Irene Falini, Università di Genova, I sonetti e le canzoni del cosiddetto Canzoniere di Francesco
Cei: forme e temi tra conservazione e innovazione irene.falini@gmail.com
Carlo Dionisotti nel saggio Fortuna del Petrarca nel Quattrocento del 1974 notava che sul finire del
XV sec. è il sonetto l’unico erede della lirica tradizionale: la canzone morale è infatti in declino a
favore del capitolo, mentre quella d’amore è sostituita dai più popolari strambotti e barzellette. Tale
asserzione è comprovata dai titoli della maggior parte delle raccolte pubblicate nei primi del
Cinquecento (come ad es. l’ed. veneziana del 1502 del capostipite dei cortigiani: Opere del
facundissimo Seraphino Aquilano collette per Francesco Flavio. Sonetti LXXXIX. Egloghe III.
Epistole VI. Capitoli IX. Strammotti CCVI. Barzellette X). Il presente intervento mostrerà come da
tale tendenza si discosti in parte Francesco Cei, presentando il suo cosiddetto Canzoniere (ovvero,
secondo la princeps giuntina del 1503: Sonecti, capituli, canzone, sextine, stanze et strambocti
composti per lo excellentissimo Francescho Cei ciptadino fiorentino in laude di Clitia), in linea con
la tradizione fiorentina memore degli illustri esempi trecenteschi, sia canzoni che sestine. In
particolare, al fine di mostrare come il Cei si destreggi sapientemente tra tradizione e novità, verranno
analizzati alcuni temi dei sonetti (metro predominante del libello); mentre delle nove canzoni (delle
quali, in realtà, solo le ultime tre presentano uno schema canonico) verrà esaminata in prima battuta
la struttura metrica, per poi passare ad una breve escussione delle tematiche in esse sviluppate.
Antonello Fabio Caterino, Università della Calabria e di Losanna, Madrigali e strutture
madrigalesche in Antonio Brocardo antonello.f.caterino@tiscali.it
All’interno della produzione poetica di Antonio Brocardo, è possibile isolare un nucleo – in ragione
piuttosto consistente – di madrigali. L’intervento mira non solo ad analizzarne gli schemi rimici, ma
anche a confrontarli con altre tipologie metriche presenti nell’autore, al fine di evidenziare trattamenti
madrigaleschi anche in altri tipi di componimento.

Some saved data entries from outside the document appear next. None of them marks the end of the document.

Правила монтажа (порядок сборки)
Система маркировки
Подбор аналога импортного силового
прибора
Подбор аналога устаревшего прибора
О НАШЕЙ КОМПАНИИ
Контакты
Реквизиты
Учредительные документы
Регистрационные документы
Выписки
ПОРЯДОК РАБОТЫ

Matteo Maria Quintiliani, Durham University, Dal canzoniere all’antologia: appunti sull’ “Opera
Nova” de Cesar Torto esculano [1490] matteoquintiliani@hotmail.com
Nel 1490 viene data alle stampe, per i torchi di Francesco Bonaccorsi, la prima raccolta a stampa di
rime scelte di autori del quattrocento. A curarla, l’ascolano, poi studente a Pisa e a Siena, Cesare
Torto. La raccolta, come ebbe a dire Carlo Dionisotti prima e Anna Magnani poi, vista la scelta non
casuale degli autori (Agostino Staccoli, Bernardo Ilicino, Saviozzo da Siena, Niccolò Salimbeni),
puntava a diffondere il prestigio culturale della poesia senese verso il regno di Napoli, inserendosi in
quel fervido clima culturale, di cui fanno parte, per segnalare solo due tra gli esempi più illustri, la
stampa Miscomini e il commento a Petrarca del vescovo di Gaeta Francesco Patrizi.

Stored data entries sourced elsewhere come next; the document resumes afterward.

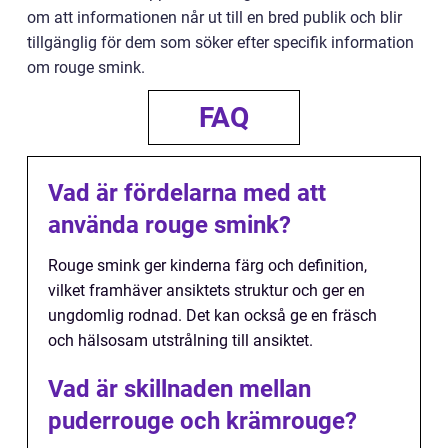
om att informationen når ut till en bred publik och blir
tillgänglig för dem som söker efter specifik information
om rouge smink.
FAQ
Vad är fördelarna med att
använda rouge smink?
Rouge smink ger kinderna färg och definition,
vilket framhäver ansiktets struktur och ger en
ungdomlig rodnad. Det kan också ge en fräsch
och hälsosam utstrålning till ansiktet.
Vad är skillnaden mellan
puderrouge och krämrouge?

Partendo da queste premesse, l’intervento mirerà:
1. ad analizzare la struttura della raccolta, prendendo come esempio privilegiato il metodo di studio
usato da Cristina Montagnani per il Codice Isoldiano;
2. a risolvere i problemi attributivi, che riguardano quasi ogni autore della raccolta;
3. ad approfondire, nel più ampio discorso sulla fortuna della poesia senese a Napoli, il significato
culturale di simile lavoro editoriale.